I compare the feeling of waiting for an economic bubble to burst to being on a long plane ride without any idea what time it is. A non-stop flight from SFO to China is 13 hours and if you read for a while, doze off, and don't look at the clock, it would be very easy to think you are much closer to or farther from your destination than you actually are. That’s how I feel about the current cryptocurrency space. Except in crypto, I feel like our plane might be flying into an interdimensional vortex, and may never land where we expect it to. Hell, if it does land, it might land on the same island that Oceanic Flight 815 did.
I find it hard to read anything from anyone these days that doesn’t believe we are in some degree of a bubble (whether good because it’s bringing attention to the space or bad because a lot of people are going to get hurt badly if/when it burst). And with that, I agree. We are in the run-up period (potentially in the very early run-up) of a cryptocurrency bubble.
The aspect of the argument that does differ from person to person is when (if ever) exactly the bubble is going to pop. You have some people like Chris Burniske saying that we are only about 15% of the way to the true start of the bubble
And then you have others like Preston Byrne giving the impression that we are much closer to a bursting bubble than many would believe.
To be explicitly clear, I don’t totally agree with either of them.
“A bubble is an economic cycle characterized by rapid escalation of asset prices followed by a contraction. It is created by a surge in asset prices unwarranted by the fundamentals of the asset and driven by exuberant market behavior. When no more investors are willing to buy at the elevated price, a massive selloff occurs, causing the bubble to deflate.“
I agree that there has been a rapid escalation of asset prices in the crypto market.
As the two charts below show, the amount of money raised via ICO in 2017 and the increase in the cryptocurrency market cap in the past year has been staggering.

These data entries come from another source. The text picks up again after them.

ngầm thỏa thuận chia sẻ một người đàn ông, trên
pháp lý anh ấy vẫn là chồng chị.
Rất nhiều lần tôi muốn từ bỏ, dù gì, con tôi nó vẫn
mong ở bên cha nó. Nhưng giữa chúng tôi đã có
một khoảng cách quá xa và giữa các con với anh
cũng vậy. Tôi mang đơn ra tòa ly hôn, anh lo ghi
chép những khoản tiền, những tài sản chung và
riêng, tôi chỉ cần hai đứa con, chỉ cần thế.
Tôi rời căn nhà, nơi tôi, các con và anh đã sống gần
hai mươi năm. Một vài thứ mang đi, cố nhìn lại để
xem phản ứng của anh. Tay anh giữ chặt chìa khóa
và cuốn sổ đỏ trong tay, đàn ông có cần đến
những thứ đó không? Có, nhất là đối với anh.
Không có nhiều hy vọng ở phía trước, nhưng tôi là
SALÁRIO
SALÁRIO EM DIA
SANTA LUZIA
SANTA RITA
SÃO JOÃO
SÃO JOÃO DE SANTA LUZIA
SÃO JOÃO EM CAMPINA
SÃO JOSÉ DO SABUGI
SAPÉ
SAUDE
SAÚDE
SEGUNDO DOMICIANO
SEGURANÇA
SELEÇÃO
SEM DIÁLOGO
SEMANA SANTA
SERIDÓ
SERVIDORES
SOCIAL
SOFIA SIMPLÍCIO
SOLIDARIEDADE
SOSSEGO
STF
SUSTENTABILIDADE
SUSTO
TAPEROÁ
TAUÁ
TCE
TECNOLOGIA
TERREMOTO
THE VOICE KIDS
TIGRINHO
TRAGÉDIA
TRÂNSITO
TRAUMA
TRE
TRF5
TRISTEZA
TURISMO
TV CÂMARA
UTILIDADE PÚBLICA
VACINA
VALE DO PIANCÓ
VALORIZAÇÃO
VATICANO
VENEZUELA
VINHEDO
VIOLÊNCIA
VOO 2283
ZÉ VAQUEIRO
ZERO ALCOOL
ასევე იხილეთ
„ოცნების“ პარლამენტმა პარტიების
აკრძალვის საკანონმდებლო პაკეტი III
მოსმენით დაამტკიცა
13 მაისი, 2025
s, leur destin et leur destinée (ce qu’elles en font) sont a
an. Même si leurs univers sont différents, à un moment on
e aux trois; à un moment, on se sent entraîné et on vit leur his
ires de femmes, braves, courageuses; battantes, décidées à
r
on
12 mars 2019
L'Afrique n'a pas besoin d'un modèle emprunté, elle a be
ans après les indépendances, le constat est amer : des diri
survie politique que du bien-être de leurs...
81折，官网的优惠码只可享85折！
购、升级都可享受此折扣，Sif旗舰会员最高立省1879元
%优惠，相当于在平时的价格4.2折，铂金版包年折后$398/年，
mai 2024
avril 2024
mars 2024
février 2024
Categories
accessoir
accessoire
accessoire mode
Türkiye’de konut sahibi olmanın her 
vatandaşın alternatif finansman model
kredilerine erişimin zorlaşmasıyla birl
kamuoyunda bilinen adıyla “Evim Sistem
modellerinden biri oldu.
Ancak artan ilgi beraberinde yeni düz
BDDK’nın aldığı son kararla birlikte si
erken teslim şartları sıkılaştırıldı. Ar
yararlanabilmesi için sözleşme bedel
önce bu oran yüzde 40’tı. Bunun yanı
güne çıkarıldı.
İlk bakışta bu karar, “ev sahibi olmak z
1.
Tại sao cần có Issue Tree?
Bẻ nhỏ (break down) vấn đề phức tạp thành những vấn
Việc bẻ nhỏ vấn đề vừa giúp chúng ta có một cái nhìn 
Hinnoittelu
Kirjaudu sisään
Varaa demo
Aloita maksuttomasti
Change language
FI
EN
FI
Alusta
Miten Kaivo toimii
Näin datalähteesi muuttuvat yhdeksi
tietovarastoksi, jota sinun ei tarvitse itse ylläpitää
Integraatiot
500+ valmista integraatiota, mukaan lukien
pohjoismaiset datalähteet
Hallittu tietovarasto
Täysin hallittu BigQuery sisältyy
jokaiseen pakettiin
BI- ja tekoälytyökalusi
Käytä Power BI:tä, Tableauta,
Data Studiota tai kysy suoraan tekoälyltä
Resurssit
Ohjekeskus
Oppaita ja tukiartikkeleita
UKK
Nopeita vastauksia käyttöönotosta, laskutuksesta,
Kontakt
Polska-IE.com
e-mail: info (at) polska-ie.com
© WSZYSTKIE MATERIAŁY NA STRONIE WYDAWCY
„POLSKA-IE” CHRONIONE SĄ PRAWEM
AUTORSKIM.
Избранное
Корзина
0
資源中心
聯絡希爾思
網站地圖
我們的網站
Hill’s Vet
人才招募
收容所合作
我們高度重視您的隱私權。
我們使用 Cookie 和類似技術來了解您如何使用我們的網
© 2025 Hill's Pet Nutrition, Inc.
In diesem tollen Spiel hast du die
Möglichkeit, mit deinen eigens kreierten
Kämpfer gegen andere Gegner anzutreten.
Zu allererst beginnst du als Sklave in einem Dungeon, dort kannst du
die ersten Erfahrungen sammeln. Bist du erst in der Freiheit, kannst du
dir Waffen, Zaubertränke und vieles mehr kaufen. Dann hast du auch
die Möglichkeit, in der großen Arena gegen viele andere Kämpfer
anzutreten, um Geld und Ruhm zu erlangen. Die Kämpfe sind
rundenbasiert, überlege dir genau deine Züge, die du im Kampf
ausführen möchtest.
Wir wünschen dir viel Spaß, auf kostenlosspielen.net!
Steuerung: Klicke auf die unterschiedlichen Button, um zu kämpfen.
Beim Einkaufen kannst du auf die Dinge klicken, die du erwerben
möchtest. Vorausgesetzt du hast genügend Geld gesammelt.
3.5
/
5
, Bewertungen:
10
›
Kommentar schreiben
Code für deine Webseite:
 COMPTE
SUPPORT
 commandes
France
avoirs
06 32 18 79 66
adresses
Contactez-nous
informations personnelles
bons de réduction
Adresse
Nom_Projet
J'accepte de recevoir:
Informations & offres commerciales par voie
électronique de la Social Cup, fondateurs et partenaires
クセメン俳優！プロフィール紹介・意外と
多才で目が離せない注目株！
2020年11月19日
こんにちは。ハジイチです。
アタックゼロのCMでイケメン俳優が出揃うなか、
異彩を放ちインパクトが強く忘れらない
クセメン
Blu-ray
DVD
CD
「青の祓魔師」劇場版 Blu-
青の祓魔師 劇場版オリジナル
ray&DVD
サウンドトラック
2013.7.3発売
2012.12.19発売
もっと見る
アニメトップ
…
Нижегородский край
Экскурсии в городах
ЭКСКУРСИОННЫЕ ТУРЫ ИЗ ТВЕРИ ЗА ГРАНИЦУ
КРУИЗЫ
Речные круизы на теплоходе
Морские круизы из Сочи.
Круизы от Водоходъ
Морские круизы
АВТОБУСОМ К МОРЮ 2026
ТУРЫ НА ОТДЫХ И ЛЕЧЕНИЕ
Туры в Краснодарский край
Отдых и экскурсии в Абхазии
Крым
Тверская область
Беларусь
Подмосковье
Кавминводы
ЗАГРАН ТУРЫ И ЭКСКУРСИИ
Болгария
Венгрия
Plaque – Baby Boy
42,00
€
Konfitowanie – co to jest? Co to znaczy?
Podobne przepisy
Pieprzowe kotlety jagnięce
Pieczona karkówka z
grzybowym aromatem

However, I don’t believe this bubble's contraction will be that large. I especially don’t believe that investors who have been conservative (as conservative as you can be when investing in a volatile asset class, that is) will be hit too badly, if at all. Over the past weekend, we saw a hit to basically every crypto when China unilaterally banned ICOs. However, as many noted on Twitter, it only (temporarily) erased gains from the previous week / month. If you are an investor who heard from your friends how much money they made over the past year in cryptos and then decide to plunge a large % of your personal wealth into cryptos, you are signing on for a lot of risks. If you have been conservatively investing early on in projects over time, you will probably be in a good place (even if this runup deflates).
The other argument for why we are either a) not close to the bubble bursting yet or b) the bubble will never burst is because as Ian (and then Ryan and “Moonlaunch James”) said on Twitter, cryptocurrencies still constitute such a small fraction of global “Money” (loosely defined):
Or as this chart points out:
Cryptocurrencies, plain and simple, just aren’t touching as many people as the internet or housing bubble did at their peaks. For all of the hype that cryptocurrencies have received this year, they are still a very fringe investment class, they are small (relative to other investment classes), and they are not "too big to fail” in the way that the banks were in the 2008 financial crisis. If the cryptocurrency market went to ZERO tomorrow with no sign of recovery: I speculate that the people who would be most hurt would be (in this order):
- Hedge funds and other institutional investors who made big bets (or bet the farm) on the industry,
- people who work directly in the industry,
- big time speculators,
- small time speculators,
- and then the few “mom and pop” types who invested a chunk of their savings because their kid told them it would be a smart idea .
Unlike the housing crisis, the first, second, and third-order effects of cryptocurrencies will not threaten “everyday Americans” in a widespread sense. Don’t get me wrong, if/when this crypto bubble bursts, people are going to lose their shirts. However, it won’t be people we usually feel bad for in an economic downturn.
My other conclusion – which I am still thinking through – is why does this bubble ever have to burst? Of course, projects will fail (and that will be a great thing when the scammy ones do), but the idea that the whole market will fall all at once or that Bitcoin will tank and bring the whole ship down with it seems unlikely. It’s easy to compare the cryptocurrency market to other historical asset crises, but cryptocurrencies are different than any other asset class before them and in turn, might not follow the same overall rise and fall trajectory. Compared to other assets, cryptocurrencies are global, by default, and in turn, have a lot of parties (who would not normally deal with each other) all rooting for the same (or similar) outcomes. The present global success Bitcoin is feeling could be the first successful round of an iterated game between many global parties (Japanese speculators, U.S. investors and academics, and Chinese miners) in which multiple currencies and blockchains will flourish.
Time will tell on this one, but avoiding the markets altogether right now, is a mistake.